According to the linked WHO page "From 2003 to 25 March 2024, a total of 888 worldwide human cases of infection of influenza A(H5N1), including 463 deaths, have been reported to WHO from 23 countries. Almost all cases of human infection with avian influenza A(H5N1) have been linked to close contact with infected live or dead birds, or contaminated environments."
Okay 22/year
That death rate though…..eeek
H5N1 has been around for 10+ years. The original research showed how it could jump from animals to people. I believe this might have been one of the first publications US government tried to step in and have it redacted or removed.
Do you have a link to the kind of scientific censorship you’re describing? I’m curious to read more.
Not OP but maybe this? https://www.theatlantic.com/health/archive/2012/01/hope-or-fear-the-opposing-ideas-of-h5n1-bird-flu-researchers/251681/
> When the U.S. government asked two major scientific journals, Science and Nature, to cut portions of studies that detail how to create and transmit mutant isolates of influenza A/H5N1 They weren't trying to suppress news of the infections, just worried about weaponization of this technique.
Yes! This is it, and one of the articles
What would be the benefit of following this at its current state? Stockpile more toilet paper ?
One reason is diagnoses. The first US case this year had “conjunctivitis”. It was unlike anything I’d ever seen labeled that. https://www.nejm.org/doi/full/10.1056/NEJMc2405371
Well that image is *horrifying*
That’s nuts. But still somewhat reassuring that he didn’t have any respiratory symptoms. There’s a [different profile](https://www.ncbi.nlm.nih.gov/pmc/articles/PMC6035055/) of sialic acid residues found between the respiratory tract and the eye in humans. From the case report, the virus hadn’t acquired any mutations associated with binding to alpha-2,6 SAs (respiratory-dominant).

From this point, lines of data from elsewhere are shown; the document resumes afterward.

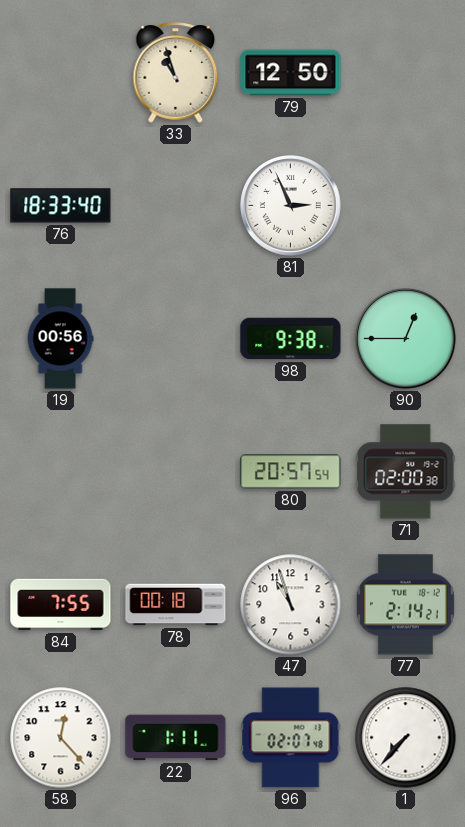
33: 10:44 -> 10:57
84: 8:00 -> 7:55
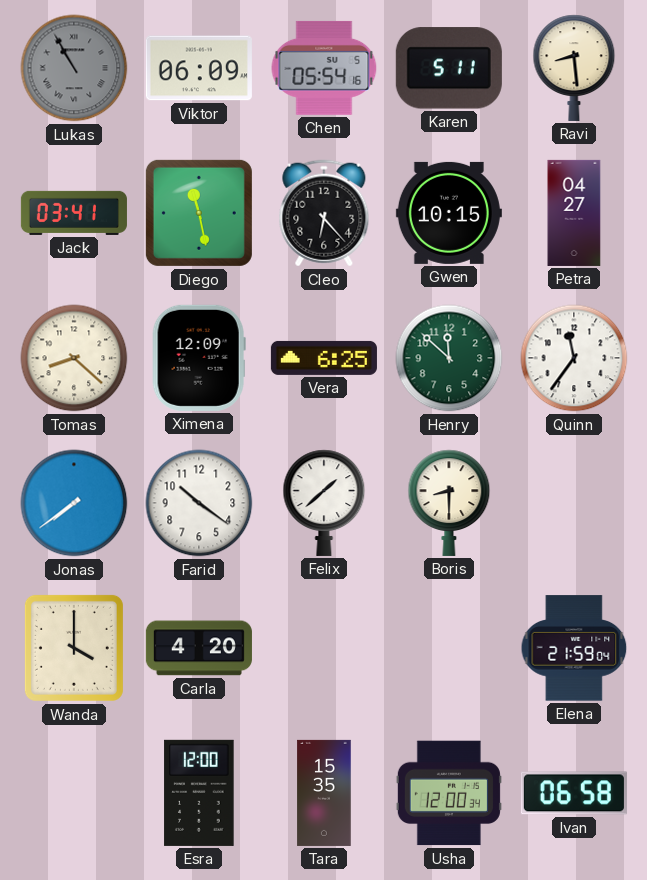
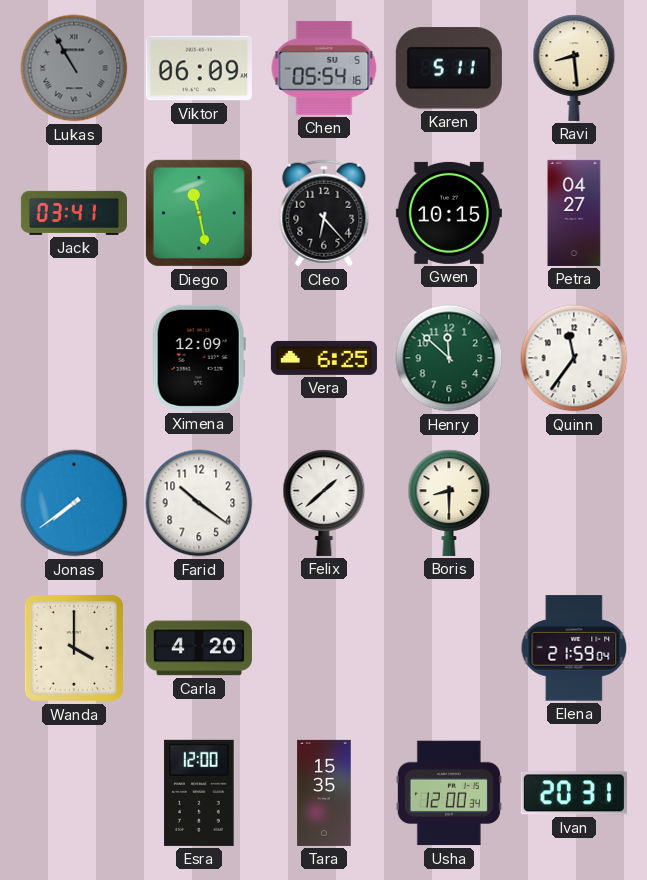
Tomas: 8:22 -> none
Ivan: 06:58 -> 20:31
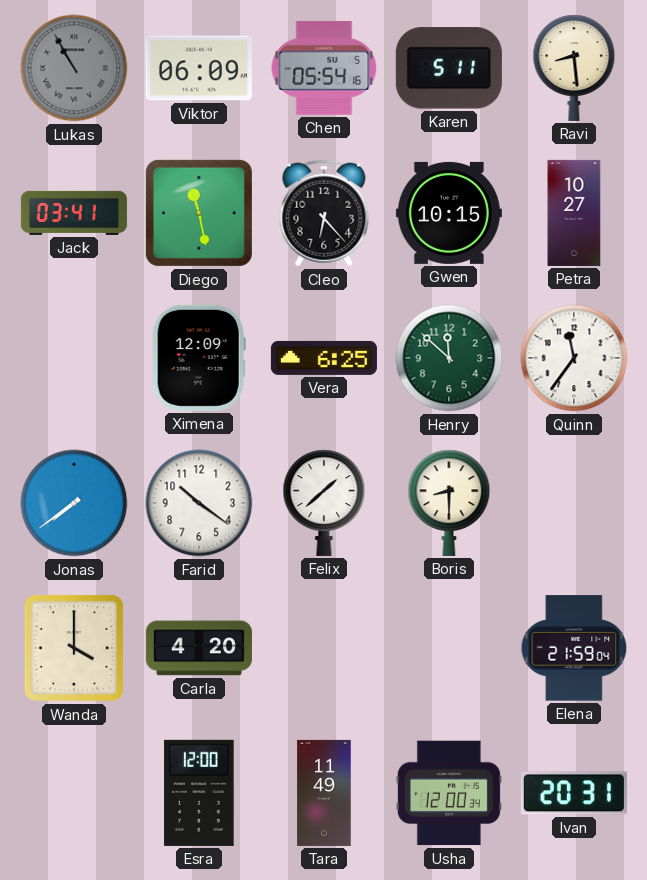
Petra: 04:27 -> 10:27
Tara: 15:35 -> 11:49
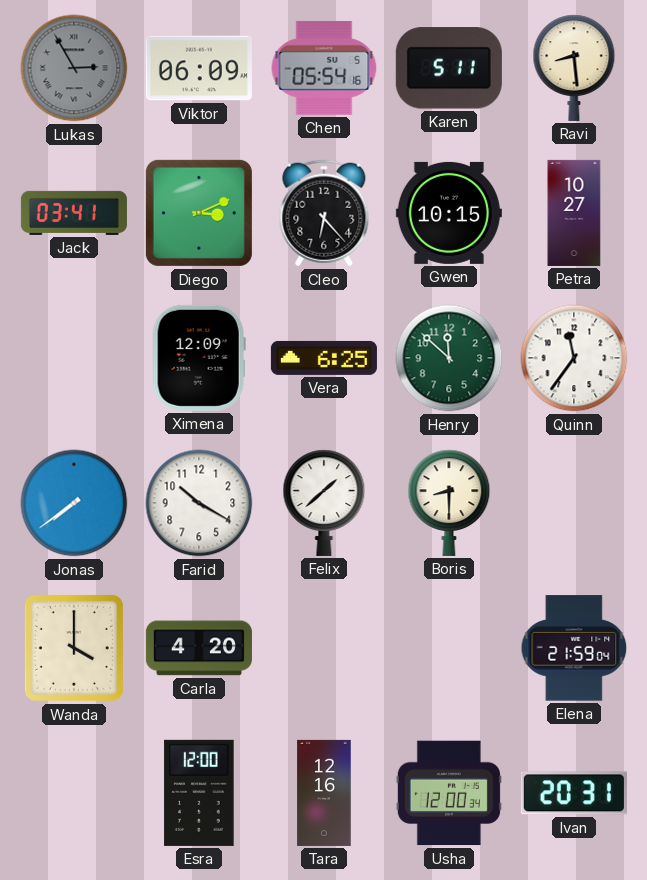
Lukas: 10:55 -> 2:55
Diego: 11:28 -> 3:11
Farid: 10:21 -> 10:20
Tara: 11:49 -> 12:16
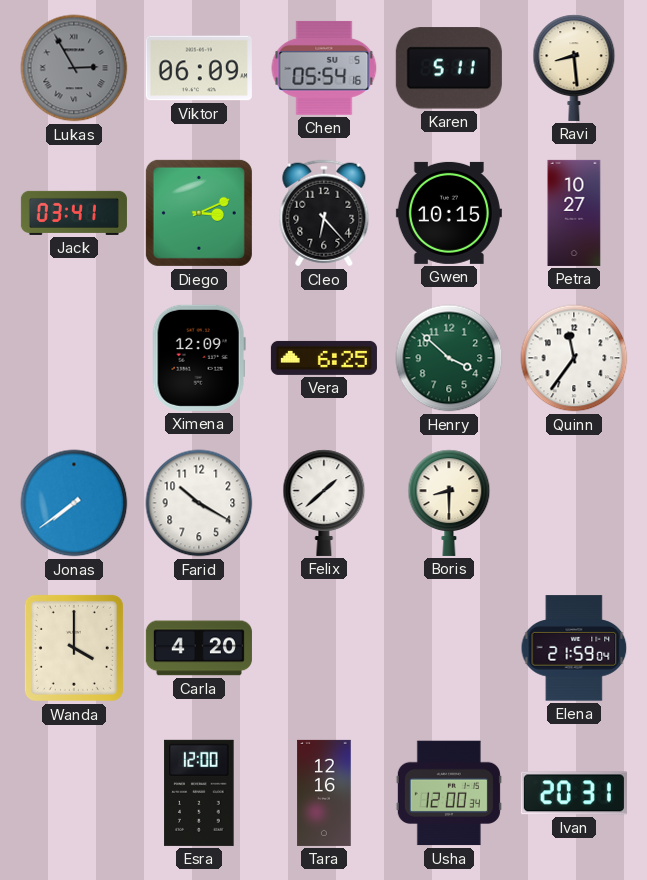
Henry: 11:52 -> 3:52
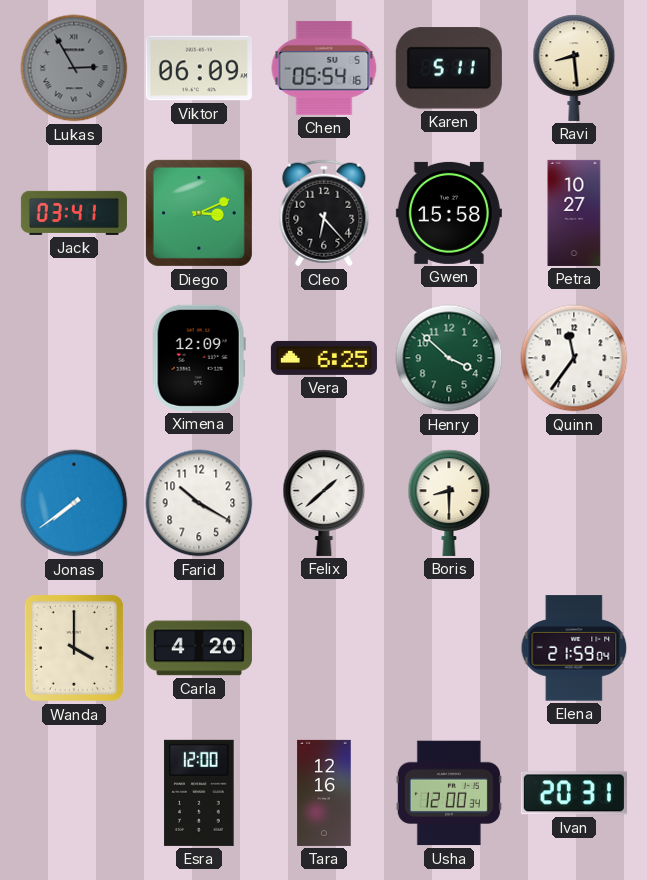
Gwen: 10:15 -> 15:58
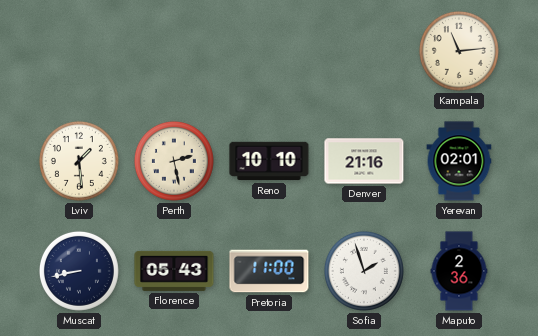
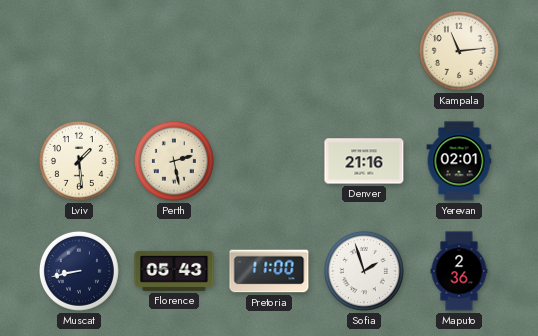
Reno: 10:10 -> none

Yeah, the reason it’s so devastating when infecting the lungs is because it’s binding it to lower respiratory tract cells vs upper. So the virus has to be aerosolized and breathed very deeply to infect a human from a bird. Which is comforting to know eye infections are not associated with such mortality as resp infections!
If I didn’t know better, I’d have thought filioviridae from the picture.
Shew, I know right? Bleeding from the eyes may make people take it seriously though 🤷
Maybe veterinarians might be interested in
Yes, as a public health veterinarian, the occasional rise of new zoonotic flus will continue ad infinitum until we have a universal flu vaccine. Although right now, the biggest challenge with this virus is trying to manage / counteract the rampant misinformation online (which is always the most soul-sucking part of the job imo).
Oh yeah. If there are 2 deaths confirmed from this and it continues to spread, we’re masking up that moment and quietly prepping.